The format of `--nodes` flag is:
`[<label>[:<label>]...=]<file>[,<file>][,<file>]...`. Take note that only the
first `<file>` part is mandatory, all other parts of the flag value are
optional. Multiple `--nodes` flags can be supplied to describe multiple sets of
different node files. For the importer to work, at least one `--nodes` flag
*must* be supplied.
The format of `--relationships` flag is: `[<type>=]<file>[,<file>][,<file>]...`.
Take note that only the first `<file>` part is mandatory, all other parts of the
flag value are optional. Multiple `--relationships` flags can be supplied to
describe multiple sets of different relationship files. The `--relationships`
flag isn't mandatory.
## CSV Parser Logic
The CSV parser uses the same logic as the standard Python CSV parser. The data
is parsed in the same way as the following snippet:
```python
import csv
for row in csv.reader(stream, strict=True):
# process 'row'
```
Python uses 'excel' as the default dialect when parsing CSV files and the
default settings for the CSV parser are:
- delimiter: `','`
- doublequote: `True`
- escapechar: `None`
- lineterminator: `'\r\n'`
- quotechar: `'"'`
- skipinitialspace: `False`
The above snippet can be expanded to:
```python
import csv
for row in csv.reader(stream, delimiter=',', doublequote=True,
escapechar=None, lineterminator='\r\n',
quotechar='"', skipinitialspace=False,
strict=True):
# process 'row'
```
For more information about the meaning of the above values, see:
https://docs.python.org/3/library/csv.html#csv.Dialect
## Errors
1. [Skipping duplicate node with ID '{}'. For more details, visit:
memgr.ph/csv-import-tool.](#error-1)
2. [Skipping bad relationship with START_ID '{}'. For more details, visit:
memgr.ph/csv-import-tool.](#error-2)
3. [Skipping bad relationship with END_ID '{}'. For more details, visit:
memgr.ph/csv-import-tool.](#error-3)
## Skipping duplicate node with ID {} {#error-1}
Duplicate nodes are nodes that have an ID that is the same as another node that
was already imported. You can instruct the importer to ignore all duplicate
nodes (instead of raising an error) by using the `--skip-duplicate-nodes` flag.

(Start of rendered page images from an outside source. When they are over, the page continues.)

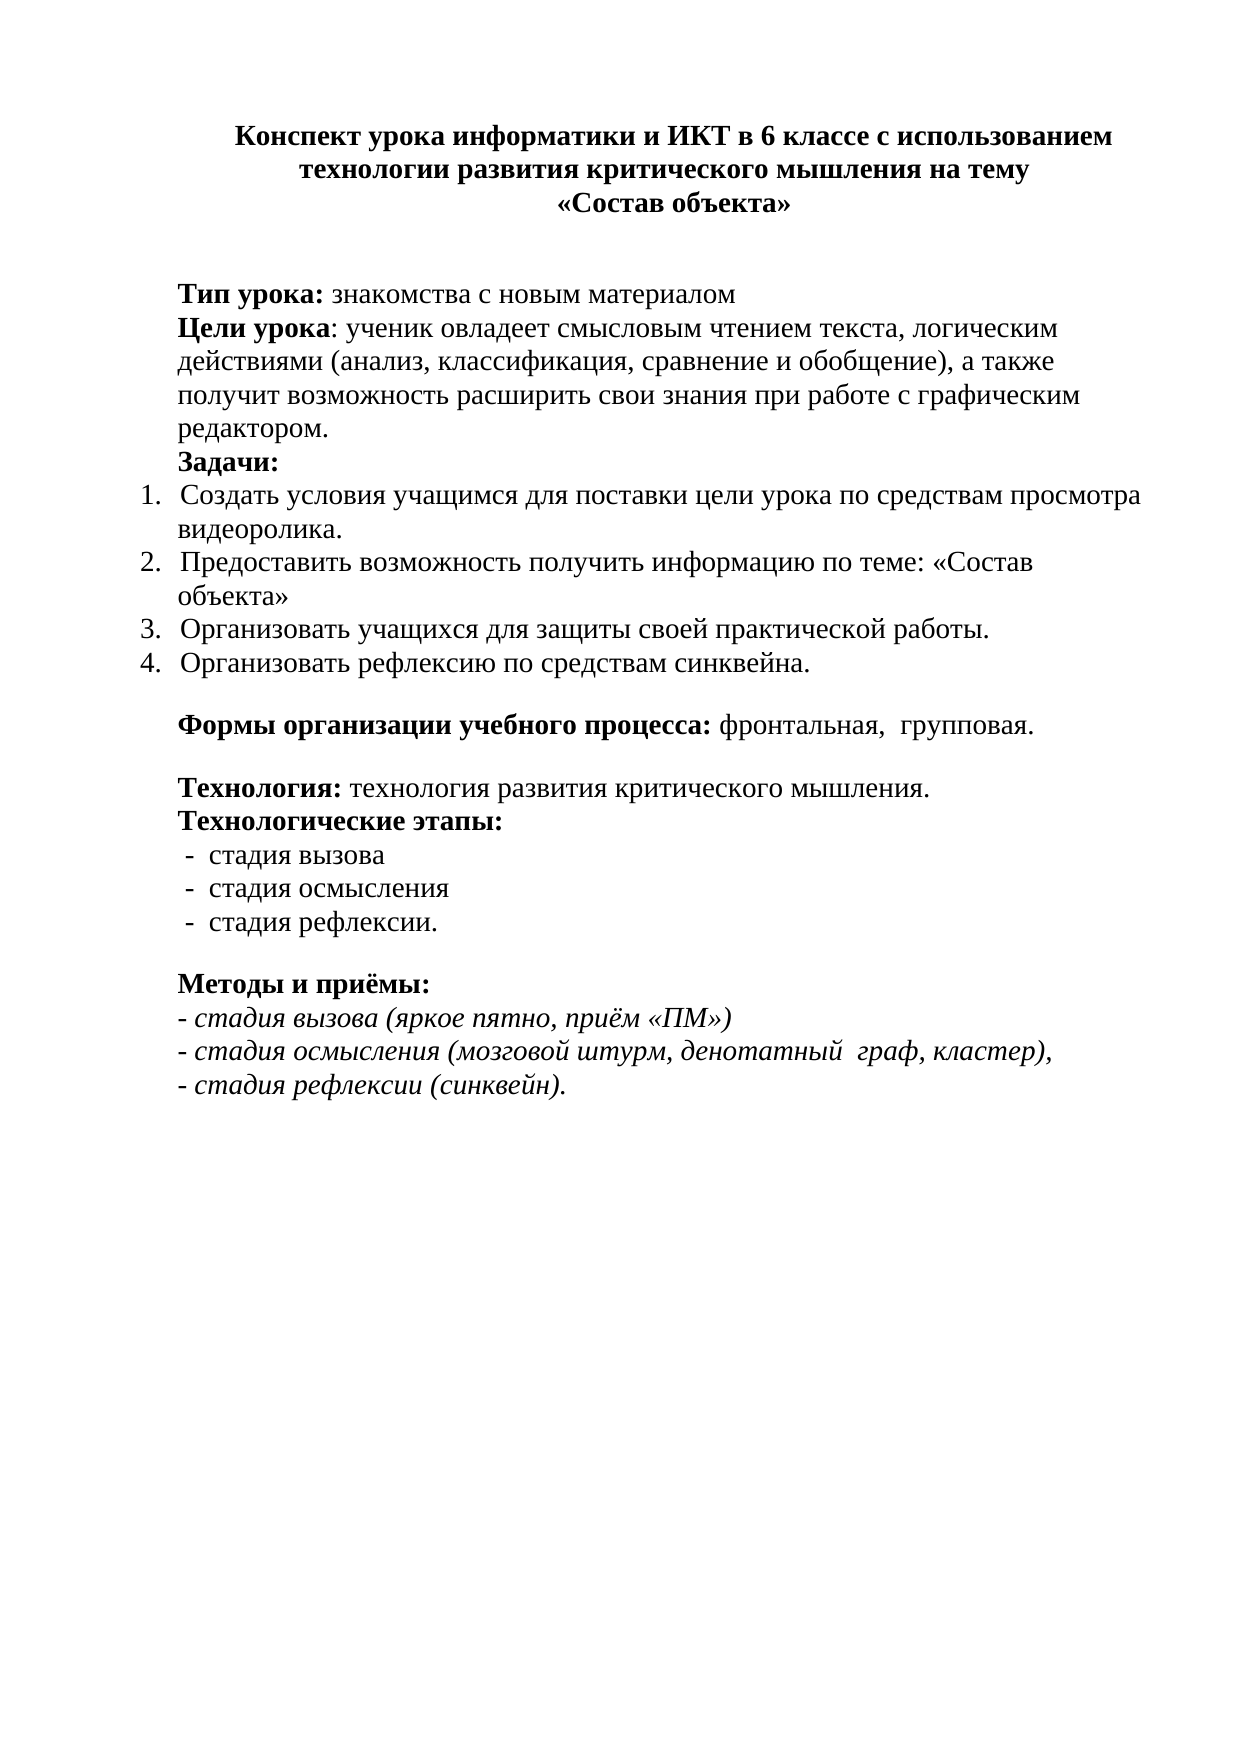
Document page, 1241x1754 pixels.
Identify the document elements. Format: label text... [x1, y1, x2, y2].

text Конспект урока информатики и ИКТ в 6 классе с использованием технологии развития критического мышления на тему [177, 118, 1152, 185]
text - стадия осмысления [177, 870, 1152, 904]
text 3. Организовать учащихся для защиты своей практической работы. [140, 612, 1152, 645]
text - стадия осмысления (мозговой штурм, денотатный граф, кластер), [177, 1033, 1152, 1067]
text - стадия рефлексии (синквейн). [177, 1067, 1152, 1100]
text Тип урока: знакомства с новым материалом [177, 276, 1152, 310]
text 4. Организовать рефлексию по средствам синквейна. [140, 645, 1152, 679]
text 2. Предоставить возможность получить информацию по теме: «Состав объекта» [140, 544, 1152, 612]
text Формы организации учебного процесса: фронтальная, групповая. [177, 707, 1152, 741]
text Методы и приёмы: [177, 966, 1152, 1000]
text - стадия рефлексии. [177, 904, 1152, 937]
text «Состав объекта» [177, 185, 1152, 219]
text - стадия вызова (яркое пятно, приём «ПМ») [177, 1000, 1152, 1033]
text - стадия вызова [177, 837, 1152, 870]
text Цели урока: ученик овладеет смысловым чтением текста, логическим действиями (анализ, классификация, сравнение и обобщение), а также получит возможность расширить свои знания при работе с графическим редактором. [177, 310, 1152, 444]
text Технология: технология развития критического мышления. [177, 770, 1152, 803]
text Технологические этапы: [177, 803, 1152, 837]
text 1. Создать условия учащимся для поставки цели урока по средствам просмотра видеоролика. [140, 477, 1152, 544]
text Задачи: [177, 444, 1152, 477]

## Skipping bad relationship with START_ID {} {#error-2}
A node with the id `START_ID` doesn't exist. You can instruct the importer to
ignore all bad relationships (instead of raising an error) that refer to nodes
that don't exist in the node files by using the `--skip-bad-relationships` flag.
## Skipping bad relationship with END_ID {} {#error-3}
A node with the id `END_ID` doesn't exist. You can instruct the importer to
ignore all bad relationships (instead of raising an error) that refer to nodes
that don't exist in the node files by using the `--skip-bad-relationships` flag.